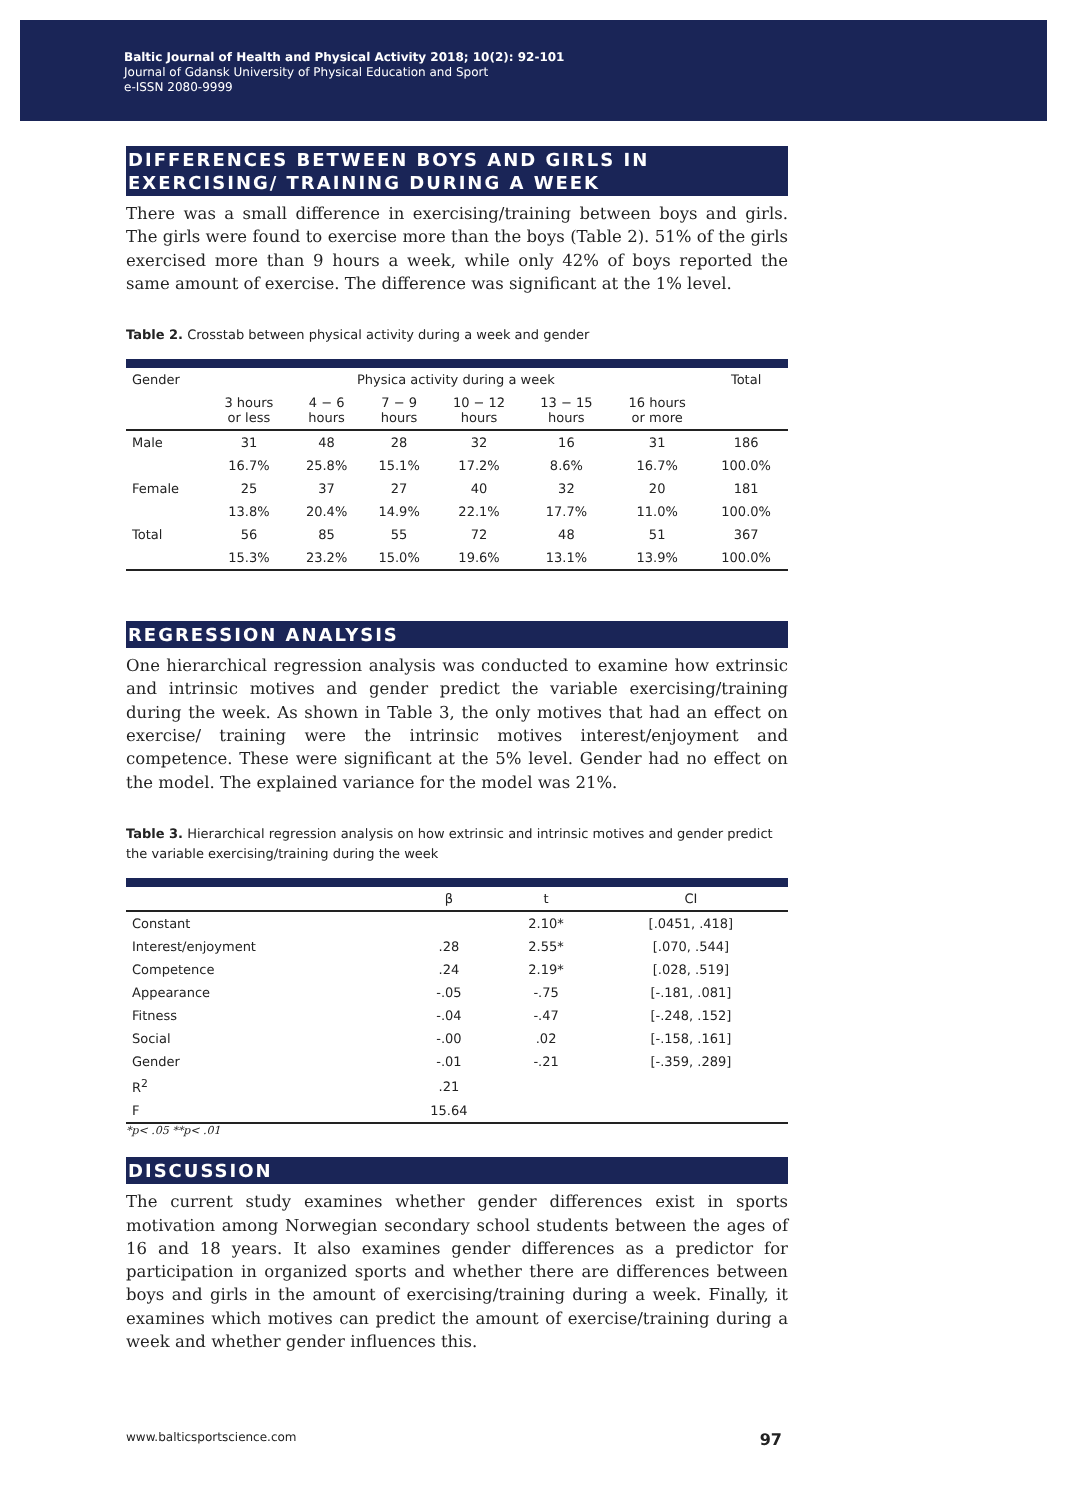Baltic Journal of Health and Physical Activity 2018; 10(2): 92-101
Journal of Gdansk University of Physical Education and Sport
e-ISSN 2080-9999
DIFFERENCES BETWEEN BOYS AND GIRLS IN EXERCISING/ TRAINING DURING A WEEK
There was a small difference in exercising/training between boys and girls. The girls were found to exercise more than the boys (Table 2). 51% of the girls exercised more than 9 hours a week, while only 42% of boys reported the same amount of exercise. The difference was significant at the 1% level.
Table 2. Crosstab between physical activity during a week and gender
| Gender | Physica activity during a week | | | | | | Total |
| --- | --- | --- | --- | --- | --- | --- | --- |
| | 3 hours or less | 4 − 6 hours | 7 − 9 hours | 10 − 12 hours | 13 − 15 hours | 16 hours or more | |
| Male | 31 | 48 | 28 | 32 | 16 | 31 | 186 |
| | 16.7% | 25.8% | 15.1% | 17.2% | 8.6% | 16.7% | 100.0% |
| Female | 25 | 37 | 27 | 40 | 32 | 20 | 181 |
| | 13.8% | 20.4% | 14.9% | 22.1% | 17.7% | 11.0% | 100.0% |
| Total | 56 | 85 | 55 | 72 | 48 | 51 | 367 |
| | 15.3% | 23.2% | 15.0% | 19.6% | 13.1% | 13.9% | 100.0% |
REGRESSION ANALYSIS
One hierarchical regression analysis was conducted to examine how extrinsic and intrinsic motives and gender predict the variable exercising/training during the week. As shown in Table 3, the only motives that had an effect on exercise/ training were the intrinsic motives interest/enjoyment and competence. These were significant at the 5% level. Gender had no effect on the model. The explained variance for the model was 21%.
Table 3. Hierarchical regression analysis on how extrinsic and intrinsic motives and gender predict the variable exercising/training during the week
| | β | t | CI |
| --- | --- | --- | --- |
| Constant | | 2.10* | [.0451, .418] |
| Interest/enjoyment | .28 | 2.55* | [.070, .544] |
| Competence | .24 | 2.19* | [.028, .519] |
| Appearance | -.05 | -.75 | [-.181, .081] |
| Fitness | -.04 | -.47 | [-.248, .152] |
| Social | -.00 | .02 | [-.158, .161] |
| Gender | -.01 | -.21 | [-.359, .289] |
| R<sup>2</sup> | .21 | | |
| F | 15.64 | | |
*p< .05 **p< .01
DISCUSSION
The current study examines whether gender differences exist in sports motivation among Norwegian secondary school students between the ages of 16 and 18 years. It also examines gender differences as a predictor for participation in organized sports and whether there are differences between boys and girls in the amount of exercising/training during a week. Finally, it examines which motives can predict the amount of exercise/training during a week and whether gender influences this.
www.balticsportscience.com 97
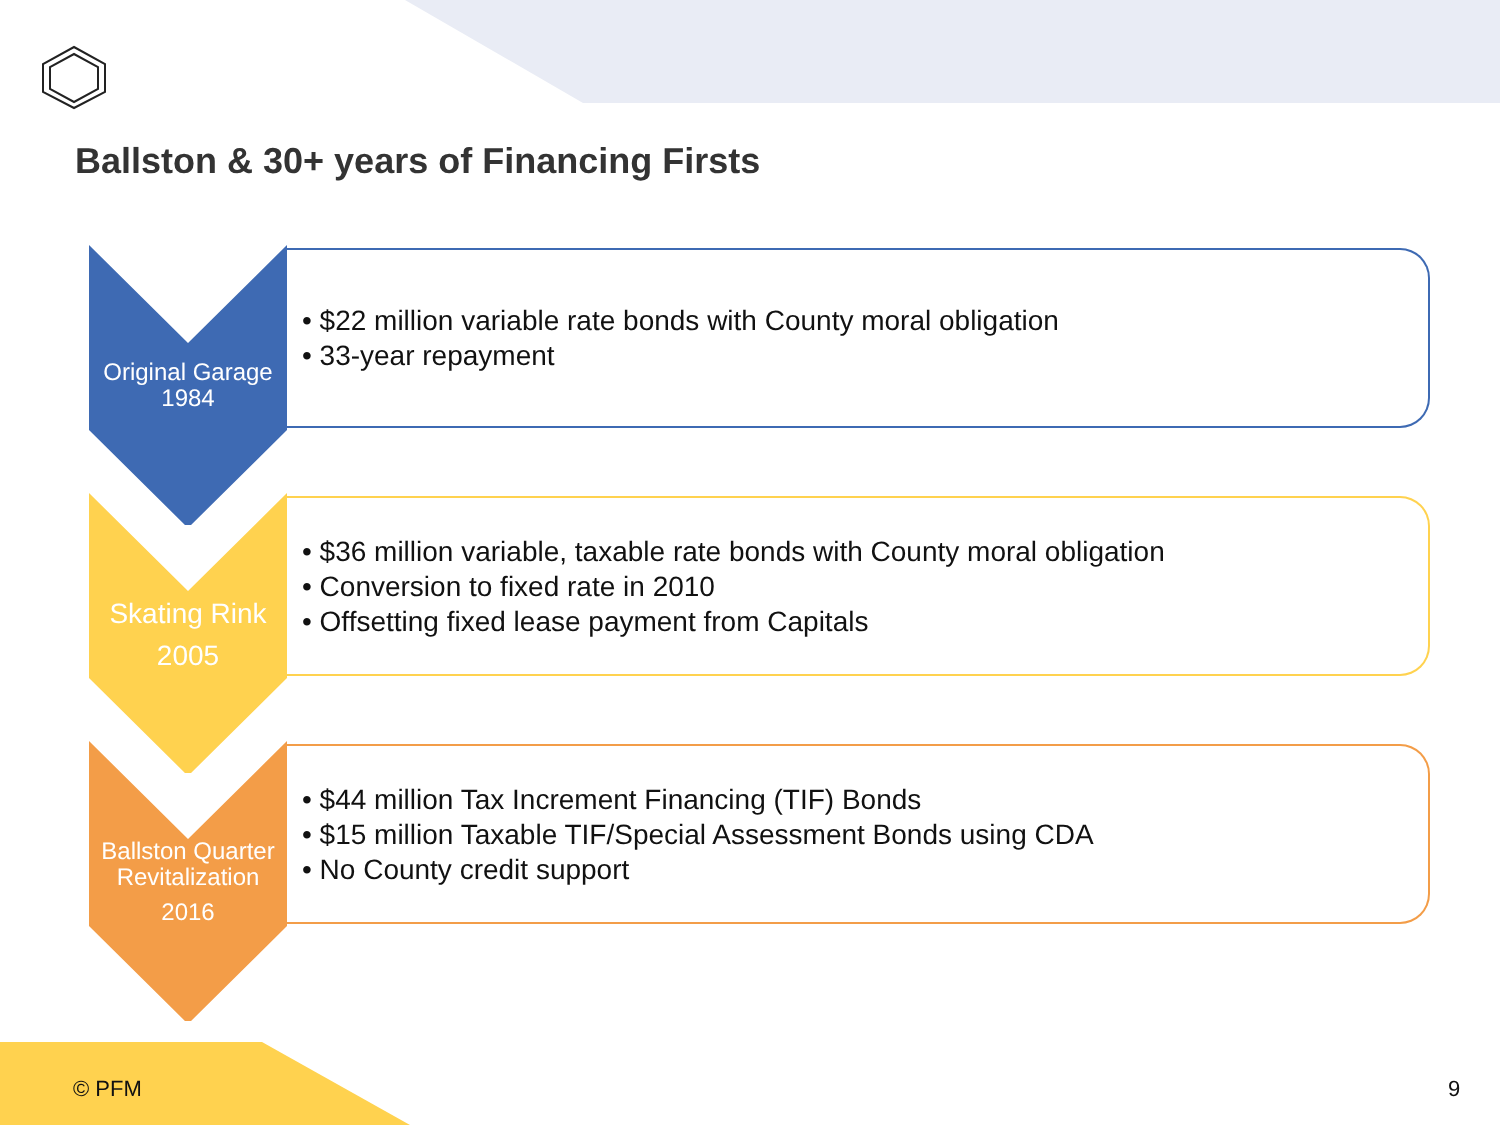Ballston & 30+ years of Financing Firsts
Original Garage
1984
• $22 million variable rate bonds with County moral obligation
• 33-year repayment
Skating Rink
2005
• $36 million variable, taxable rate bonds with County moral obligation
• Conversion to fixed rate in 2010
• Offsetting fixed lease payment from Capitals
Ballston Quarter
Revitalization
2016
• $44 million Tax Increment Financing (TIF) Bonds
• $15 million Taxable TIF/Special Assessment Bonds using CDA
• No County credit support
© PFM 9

____________________

→ Prompt:
Set down the records again exactly as they appear, leaving each picture behind.

→ Output for this exercise:
Baltic Journal of Health and Physical Activity 2018; 10(2): 92-101
Journal of Gdansk University of Physical Education and Sport
e-ISSN 2080-9999
DIFFERENCES BETWEEN BOYS AND GIRLS IN EXERCISING/ TRAINING DURING A WEEK
There was a small difference in exercising/training between boys and girls. The girls were found to exercise more than the boys (Table 2). 51% of the girls exercised more than 9 hours a week, while only 42% of boys reported the same amount of exercise. The difference was significant at the 1% level.
Table 2. Crosstab between physical activity during a week and gender
| Gender | Physica activity during a week | | | | | | Total |
| --- | --- | --- | --- | --- | --- | --- | --- |
| | 3 hours or less | 4 − 6 hours | 7 − 9 hours | 10 − 12 hours | 13 − 15 hours | 16 hours or more | |
| Male | 31 | 48 | 28 | 32 | 16 | 31 | 186 |
| | 16.7% | 25.8% | 15.1% | 17.2% | 8.6% | 16.7% | 100.0% |
| Female | 25 | 37 | 27 | 40 | 32 | 20 | 181 |
| | 13.8% | 20.4% | 14.9% | 22.1% | 17.7% | 11.0% | 100.0% |
| Total | 56 | 85 | 55 | 72 | 48 | 51 | 367 |
| | 15.3% | 23.2% | 15.0% | 19.6% | 13.1% | 13.9% | 100.0% |
REGRESSION ANALYSIS
One hierarchical regression analysis was conducted to examine how extrinsic and intrinsic motives and gender predict the variable exercising/training during the week. As shown in Table 3, the only motives that had an effect on exercise/ training were the intrinsic motives interest/enjoyment and competence. These were significant at the 5% level. Gender had no effect on the model. The explained variance for the model was 21%.
Table 3. Hierarchical regression analysis on how extrinsic and intrinsic motives and gender predict the variable exercising/training during the week
| | β | t | CI |
| --- | --- | --- | --- |
| Constant | | 2.10* | [.0451, .418] |
| Interest/enjoyment | .28 | 2.55* | [.070, .544] |
| Competence | .24 | 2.19* | [.028, .519] |
| Appearance | -.05 | -.75 | [-.181, .081] |
| Fitness | -.04 | -.47 | [-.248, .152] |
| Social | -.00 | .02 | [-.158, .161] |
| Gender | -.01 | -.21 | [-.359, .289] |
| R<sup>2</sup> | .21 | | |
| F | 15.64 | | |
*p< .05 **p< .01
DISCUSSION
The current study examines whether gender differences exist in sports motivation among Norwegian secondary school students between the ages of 16 and 18 years. It also examines gender differences as a predictor for participation in organized sports and whether there are differences between boys and girls in the amount of exercising/training during a week. Finally, it examines which motives can predict the amount of exercise/training during a week and whether gender influences this.
www.balticsportscience.com 97
Ballston & 30+ years of Financing Firsts
Original Garage
1984
• $22 million variable rate bonds with County moral obligation
• 33-year repayment
Skating Rink
2005
• $36 million variable, taxable rate bonds with County moral obligation
• Conversion to fixed rate in 2010
• Offsetting fixed lease payment from Capitals
Ballston Quarter
Revitalization
2016
• $44 million Tax Increment Financing (TIF) Bonds
• $15 million Taxable TIF/Special Assessment Bonds using CDA
• No County credit support
© PFM 9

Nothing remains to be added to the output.